Saved entries:
= = = =

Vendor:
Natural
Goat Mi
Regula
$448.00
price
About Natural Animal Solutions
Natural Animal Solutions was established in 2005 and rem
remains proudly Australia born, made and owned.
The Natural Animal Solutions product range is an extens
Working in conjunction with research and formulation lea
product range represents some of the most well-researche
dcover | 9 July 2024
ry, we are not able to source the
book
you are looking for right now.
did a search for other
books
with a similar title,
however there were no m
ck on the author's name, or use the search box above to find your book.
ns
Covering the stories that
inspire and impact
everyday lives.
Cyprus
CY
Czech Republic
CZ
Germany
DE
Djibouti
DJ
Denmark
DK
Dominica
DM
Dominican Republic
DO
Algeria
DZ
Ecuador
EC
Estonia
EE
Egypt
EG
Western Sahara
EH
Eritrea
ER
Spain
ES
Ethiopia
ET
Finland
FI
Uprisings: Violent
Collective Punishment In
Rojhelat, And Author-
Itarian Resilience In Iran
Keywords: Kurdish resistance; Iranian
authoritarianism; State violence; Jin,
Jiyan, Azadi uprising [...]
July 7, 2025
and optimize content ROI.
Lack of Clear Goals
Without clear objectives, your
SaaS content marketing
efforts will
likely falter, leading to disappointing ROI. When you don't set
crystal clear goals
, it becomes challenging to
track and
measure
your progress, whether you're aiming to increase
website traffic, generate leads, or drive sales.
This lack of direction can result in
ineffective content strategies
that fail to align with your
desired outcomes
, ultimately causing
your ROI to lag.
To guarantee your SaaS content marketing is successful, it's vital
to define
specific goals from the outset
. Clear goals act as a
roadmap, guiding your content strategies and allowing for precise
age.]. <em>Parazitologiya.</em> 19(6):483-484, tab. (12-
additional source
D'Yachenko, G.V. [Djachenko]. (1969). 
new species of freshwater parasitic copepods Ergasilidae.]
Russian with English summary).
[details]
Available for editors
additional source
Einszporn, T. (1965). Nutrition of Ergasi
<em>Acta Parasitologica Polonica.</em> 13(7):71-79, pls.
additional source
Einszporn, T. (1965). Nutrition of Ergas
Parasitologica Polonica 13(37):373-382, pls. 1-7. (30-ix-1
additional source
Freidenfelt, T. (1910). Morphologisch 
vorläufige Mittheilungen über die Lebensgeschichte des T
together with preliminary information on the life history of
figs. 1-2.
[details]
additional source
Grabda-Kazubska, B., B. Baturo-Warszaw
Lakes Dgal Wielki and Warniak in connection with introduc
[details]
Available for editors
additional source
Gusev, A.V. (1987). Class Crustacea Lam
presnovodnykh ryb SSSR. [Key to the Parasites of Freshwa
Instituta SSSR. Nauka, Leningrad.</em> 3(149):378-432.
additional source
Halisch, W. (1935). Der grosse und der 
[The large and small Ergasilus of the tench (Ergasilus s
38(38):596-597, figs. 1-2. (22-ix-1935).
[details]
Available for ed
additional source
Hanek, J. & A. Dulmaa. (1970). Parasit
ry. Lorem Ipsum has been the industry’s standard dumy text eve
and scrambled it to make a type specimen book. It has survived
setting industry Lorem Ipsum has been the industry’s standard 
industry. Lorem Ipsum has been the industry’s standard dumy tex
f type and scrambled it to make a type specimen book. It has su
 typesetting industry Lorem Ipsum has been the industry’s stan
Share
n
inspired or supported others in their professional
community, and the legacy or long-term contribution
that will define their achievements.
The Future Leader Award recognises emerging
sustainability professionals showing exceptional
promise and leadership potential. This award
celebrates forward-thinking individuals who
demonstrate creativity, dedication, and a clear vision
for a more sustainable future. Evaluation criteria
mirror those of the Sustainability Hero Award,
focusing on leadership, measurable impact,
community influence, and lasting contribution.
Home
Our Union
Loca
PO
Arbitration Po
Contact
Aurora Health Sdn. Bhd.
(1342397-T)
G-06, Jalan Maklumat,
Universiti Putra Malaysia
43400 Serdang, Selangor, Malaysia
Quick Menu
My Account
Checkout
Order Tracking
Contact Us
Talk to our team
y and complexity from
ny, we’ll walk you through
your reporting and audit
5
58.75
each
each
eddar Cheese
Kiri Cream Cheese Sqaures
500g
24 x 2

= = = =

ASSIGNMENT:
Reproduce the data in full, exactly.

RESPONSE TO THE EXERCISE:
Vendor:
Natural
Goat Mi
Regula
$448.00
price
About Natural Animal Solutions
Natural Animal Solutions was established in 2005 and rem
remains proudly Australia born, made and owned.
The Natural Animal Solutions product range is an extens
Working in conjunction with research and formulation lea
product range represents some of the most well-researche
dcover | 9 July 2024
ry, we are not able to source the
book
you are looking for right now.
did a search for other
books
with a similar title,
however there were no m
ck on the author's name, or use the search box above to find your book.
ns
Covering the stories that
inspire and impact
everyday lives.
Cyprus
CY
Czech Republic
CZ
Germany
DE
Djibouti
DJ
Denmark
DK
Dominica
DM
Dominican Republic
DO
Algeria
DZ
Ecuador
EC
Estonia
EE
Egypt
EG
Western Sahara
EH
Eritrea
ER
Spain
ES
Ethiopia
ET
Finland
FI
Uprisings: Violent
Collective Punishment In
Rojhelat, And Author-
Itarian Resilience In Iran
Keywords: Kurdish resistance; Iranian
authoritarianism; State violence; Jin,
Jiyan, Azadi uprising [...]
July 7, 2025
and optimize content ROI.
Lack of Clear Goals
Without clear objectives, your
SaaS content marketing
efforts will
likely falter, leading to disappointing ROI. When you don't set
crystal clear goals
, it becomes challenging to
track and
measure
your progress, whether you're aiming to increase
website traffic, generate leads, or drive sales.
This lack of direction can result in
ineffective content strategies
that fail to align with your
desired outcomes
, ultimately causing
your ROI to lag.
To guarantee your SaaS content marketing is successful, it's vital
to define
specific goals from the outset
. Clear goals act as a
roadmap, guiding your content strategies and allowing for precise
age.]. <em>Parazitologiya.</em> 19(6):483-484, tab. (12-
additional source
D'Yachenko, G.V. [Djachenko]. (1969). 
new species of freshwater parasitic copepods Ergasilidae.]
Russian with English summary).
[details]
Available for editors
additional source
Einszporn, T. (1965). Nutrition of Ergasi
<em>Acta Parasitologica Polonica.</em> 13(7):71-79, pls.
additional source
Einszporn, T. (1965). Nutrition of Ergas
Parasitologica Polonica 13(37):373-382, pls. 1-7. (30-ix-1
additional source
Freidenfelt, T. (1910). Morphologisch 
vorläufige Mittheilungen über die Lebensgeschichte des T
together with preliminary information on the life history of
figs. 1-2.
[details]
additional source
Grabda-Kazubska, B., B. Baturo-Warszaw
Lakes Dgal Wielki and Warniak in connection with introduc
[details]
Available for editors
additional source
Gusev, A.V. (1987). Class Crustacea Lam
presnovodnykh ryb SSSR. [Key to the Parasites of Freshwa
Instituta SSSR. Nauka, Leningrad.</em> 3(149):378-432.
additional source
Halisch, W. (1935). Der grosse und der 
[The large and small Ergasilus of the tench (Ergasilus s
38(38):596-597, figs. 1-2. (22-ix-1935).
[details]
Available for ed
additional source
Hanek, J. & A. Dulmaa. (1970). Parasit
ry. Lorem Ipsum has been the industry’s standard dumy text eve
and scrambled it to make a type specimen book. It has survived
setting industry Lorem Ipsum has been the industry’s standard 
industry. Lorem Ipsum has been the industry’s standard dumy tex
f type and scrambled it to make a type specimen book. It has su
 typesetting industry Lorem Ipsum has been the industry’s stan
Share
n
inspired or supported others in their professional
community, and the legacy or long-term contribution
that will define their achievements.
The Future Leader Award recognises emerging
sustainability professionals showing exceptional
promise and leadership potential. This award
celebrates forward-thinking individuals who
demonstrate creativity, dedication, and a clear vision
for a more sustainable future. Evaluation criteria
mirror those of the Sustainability Hero Award,
focusing on leadership, measurable impact,
community influence, and lasting contribution.
Home
Our Union
Loca
PO
Arbitration Po
Contact
Aurora Health Sdn. Bhd.
(1342397-T)
G-06, Jalan Maklumat,
Universiti Putra Malaysia
43400 Serdang, Selangor, Malaysia
Quick Menu
My Account
Checkout
Order Tracking
Contact Us
Talk to our team
y and complexity from
ny, we’ll walk you through
your reporting and audit
5
58.75
each
each
eddar Cheese
Kiri Cream Cheese Sqaures
500g
24 x 2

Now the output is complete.